By comparing the given equation \((x+2)^2/16 + (y-3)^2 = 1\) with the standard form, we can find that the center of the ellipse is at \((-2, 3)\). Since 16 is larger than 1, the larger semi-axis is along the x-direction and it has a length of \(\sqrt{16} = 4\). The minor semi-axis is along the y-direction and it has a length of \(\sqrt{1} = 1\). So this is a horizontal ellipse.

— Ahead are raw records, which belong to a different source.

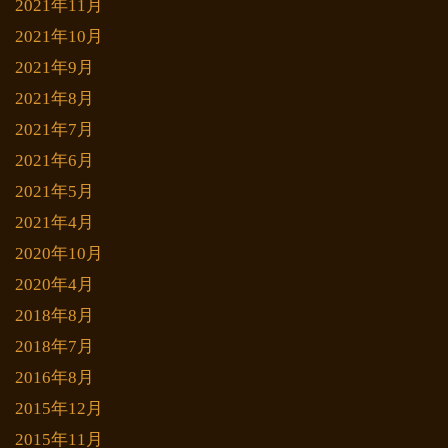
2021年11月
2021年10月
2021年9月
2021年8月
2021年7月
2021年6月
2021年5月
2021年4月
2020年10月
2020年4月
2018年8月
2018年7月
2016年8月
2015年12月
2015年11月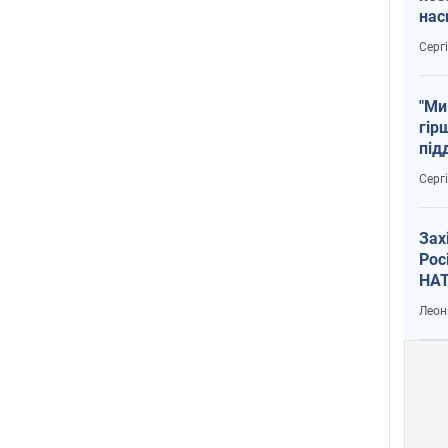
нас
тем
Серг
"Ми
гір
під
рак
Серг
Зах
Рос
НАТ
Леон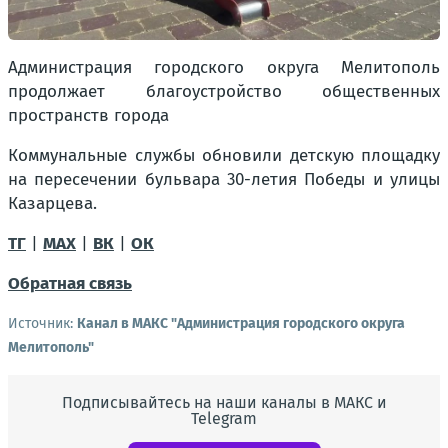
Администрация городского округа Мелитополь
продолжает благоустройство общественных
пространств города
Коммунальные службы обновили детскую площадку
на пересечении бульвара 30-летия Победы и улицы
Казарцева.
ТГ
|
MAX
|
ВК
|
ОК
Обратная связь
Источник:
Канал в МАКС "Администрация городского округа
Мелитополь"
Подписывайтесь на наши каналы в МАКС и
Telegram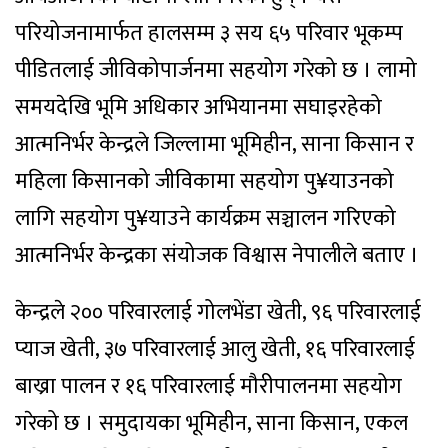
परियोजनामार्फत हालसम्म ३ सय ६५ परिवार भूकम्प
पीडितलाई जीविकोपार्जनमा सहयोग गरेको छ । लामो
समयदेखि भूमि अधिकार अभियानमा सघाइरहेको
आत्मनिर्भर केन्द्रले जिल्लामा भूमिहीन, साना किसान र
महिला किसानको जीविकामा सहयोग पु¥याउनको
लागि सहयोग पु¥याउने कार्यक्रम सञ्चालन गरिएको
आत्मनिर्भर केन्द्रका संयोजक विश्वास नेपालीले बताए ।
केन्द्रले २०० परिवारलाई गोलभेंडा खेती, ९६ परिवारलाई
प्याज खेती, ३७ परिवारलाई आलु खेती, १६ परिवारलाई
बाख्रा पालन र १६ परिवारलाई मौरीपालनमा सहयोग
गरेको छ । समुदायका भूमिहीन, साना किसान, एकल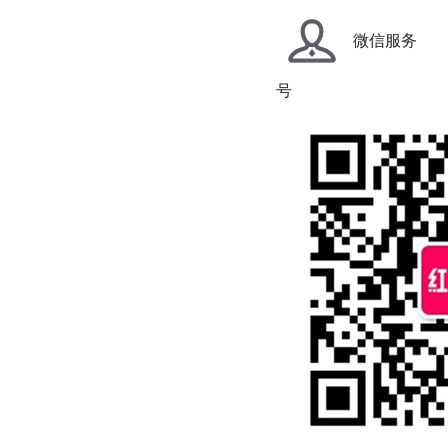
微信服务
号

The foci of an ellipse are given by the equation \(c=\sqrt{a^2 - b^2}\) where \(c\) is the distance from the center to each focus, and \(a\) and \(b\) are the lengths of the semi-major and semi-minor axis respectively. In this case, applying the foci formula, we get \(c = \sqrt{4^2 - 1^2} = \sqrt{15}\). The foci will be located at \((-2 - \sqrt{15}, 3)\) and \((-2 + \sqrt{15}, 3)\) respectively.

Plot the center \((-2, 3)\). Draw the major axis with length of 8 units (\(2 * 4\)) and minor axis with length of 2 units (\(2 * 1\)). Then, plot the foci at \((-2 - \sqrt{15}, 3)\) and \((-2 + \sqrt{15}, 3)\).